Extracted page text data:
=== Section Start ===

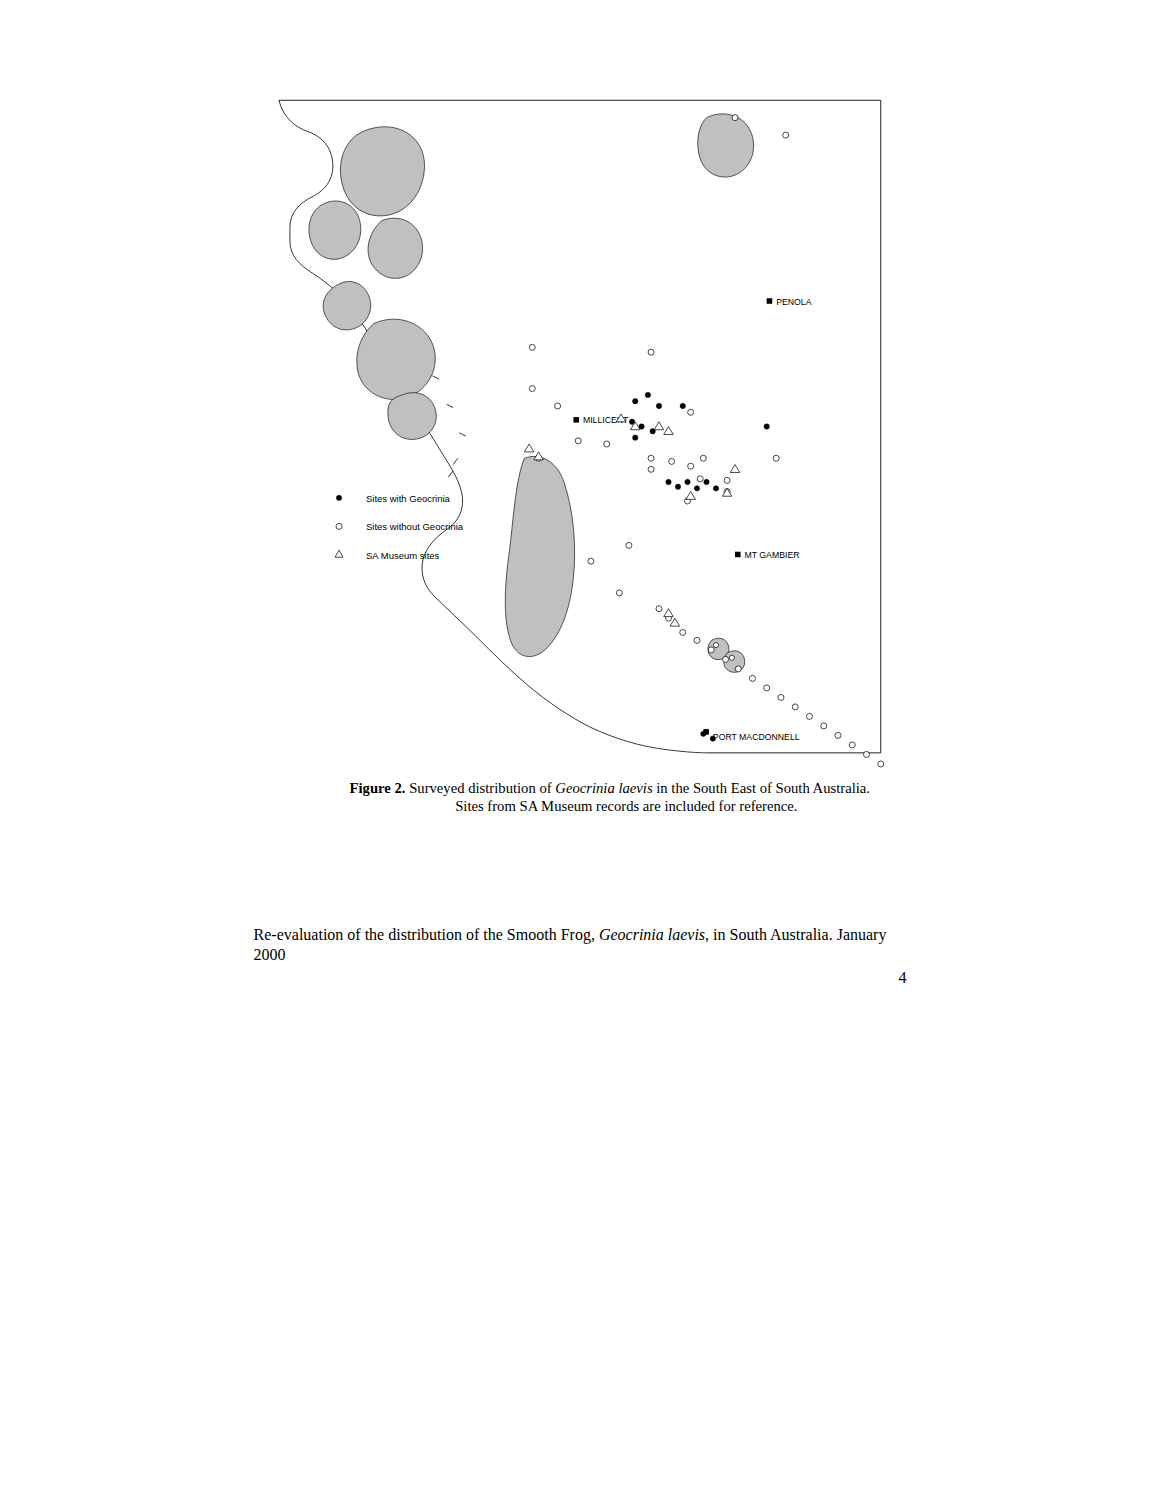Surveyed distribution of Geocrinia laevis in the South East of South Australia Outline map of the South East of South Australia showing the coastline, shaded areas, and survey sites marked as filled circles (sites with Geocrinia), open circles (sites without Geocrinia) and open triangles (South Australian Museum sites). Towns labelled are Penola, Millicent, Mount Gambier and Port MacDonnell. PENOLA MILLICENT MT GAMBIER PORT MACDONNELL Sites with Geocrinia Sites without Geocrinia SA Museum sites
Figure 2. Surveyed distribution of Geocrinia laevis in the South East of South Australia. Sites from SA Museum records are included for reference.
Re-evaluation of the distribution of the Smooth Frog, Geocrinia laevis, in South Australia. January 2000
4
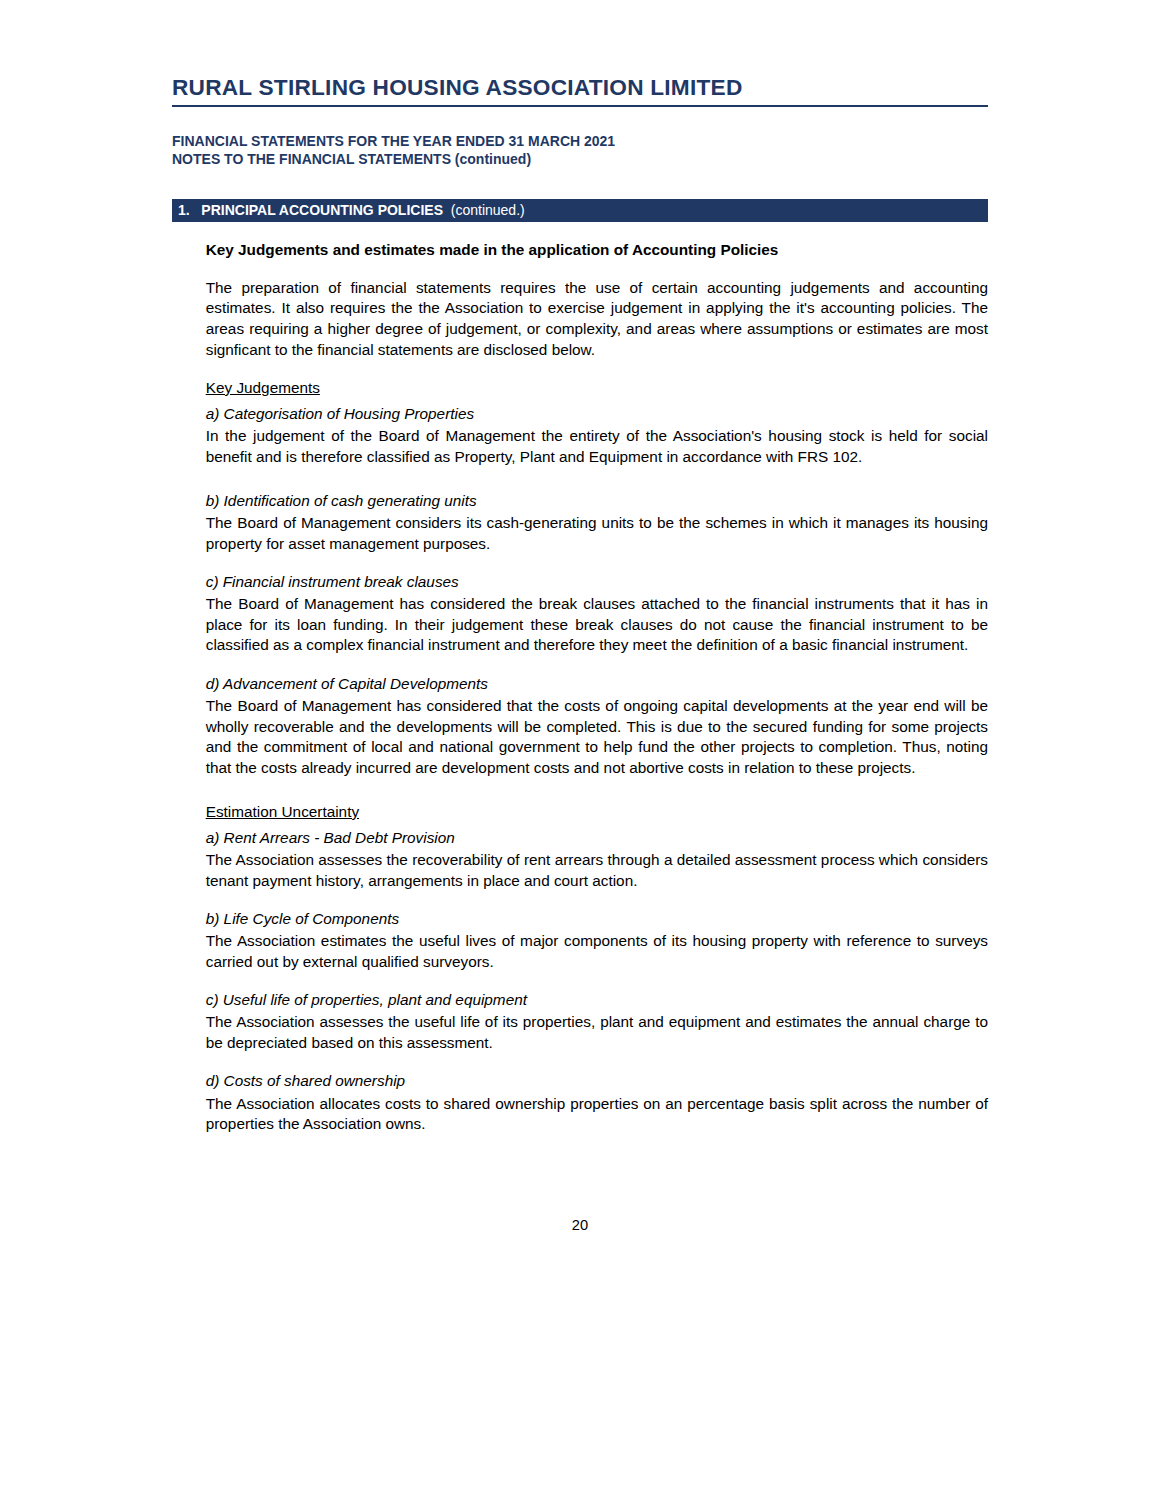RURAL STIRLING HOUSING ASSOCIATION LIMITED
FINANCIAL STATEMENTS FOR THE YEAR ENDED 31 MARCH 2021
NOTES TO THE FINANCIAL STATEMENTS (continued)
1. PRINCIPAL ACCOUNTING POLICIES (continued.)
Key Judgements and estimates made in the application of Accounting Policies
The preparation of financial statements requires the use of certain accounting judgements and accounting estimates. It also requires the the Association to exercise judgement in applying the it's accounting policies. The areas requiring a higher degree of judgement, or complexity, and areas where assumptions or estimates are most signficant to the financial statements are disclosed below.
Key Judgements
a) Categorisation of Housing Properties
In the judgement of the Board of Management the entirety of the Association's housing stock is held for social benefit and is therefore classified as Property, Plant and Equipment in accordance with FRS 102.
b) Identification of cash generating units
The Board of Management considers its cash-generating units to be the schemes in which it manages its housing property for asset management purposes.
c) Financial instrument break clauses
The Board of Management has considered the break clauses attached to the financial instruments that it has in place for its loan funding. In their judgement these break clauses do not cause the financial instrument to be classified as a complex financial instrument and therefore they meet the definition of a basic financial instrument.
d) Advancement of Capital Developments
The Board of Management has considered that the costs of ongoing capital developments at the year end will be wholly recoverable and the developments will be completed. This is due to the secured funding for some projects and the commitment of local and national government to help fund the other projects to completion. Thus, noting that the costs already incurred are development costs and not abortive costs in relation to these projects.
Estimation Uncertainty
a) Rent Arrears - Bad Debt Provision
The Association assesses the recoverability of rent arrears through a detailed assessment process which considers tenant payment history, arrangements in place and court action.
b) Life Cycle of Components
The Association estimates the useful lives of major components of its housing property with reference to surveys carried out by external qualified surveyors.
c) Useful life of properties, plant and equipment
The Association assesses the useful life of its properties, plant and equipment and estimates the annual charge to be depreciated based on this assessment.
d) Costs of shared ownership
The Association allocates costs to shared ownership properties on an percentage basis split across the number of properties the Association owns.
20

=== Section End ===

* _TASK OBJECTIVE_
Search the entries above for the string "therefore". Copy each line that holds it.

* _EXERCISE ANSWER_
In the judgement of the Board of Management the entirety of the Association's housing stock is held for social benefit and is therefore classified as Property, Plant and Equipment in accordance with FRS 102.
The Board of Management has considered the break clauses attached to the financial instruments that it has in place for its loan funding. In their judgement these break clauses do not cause the financial instrument to be classified as a complex financial instrument and therefore they meet the definition of a basic financial instrument.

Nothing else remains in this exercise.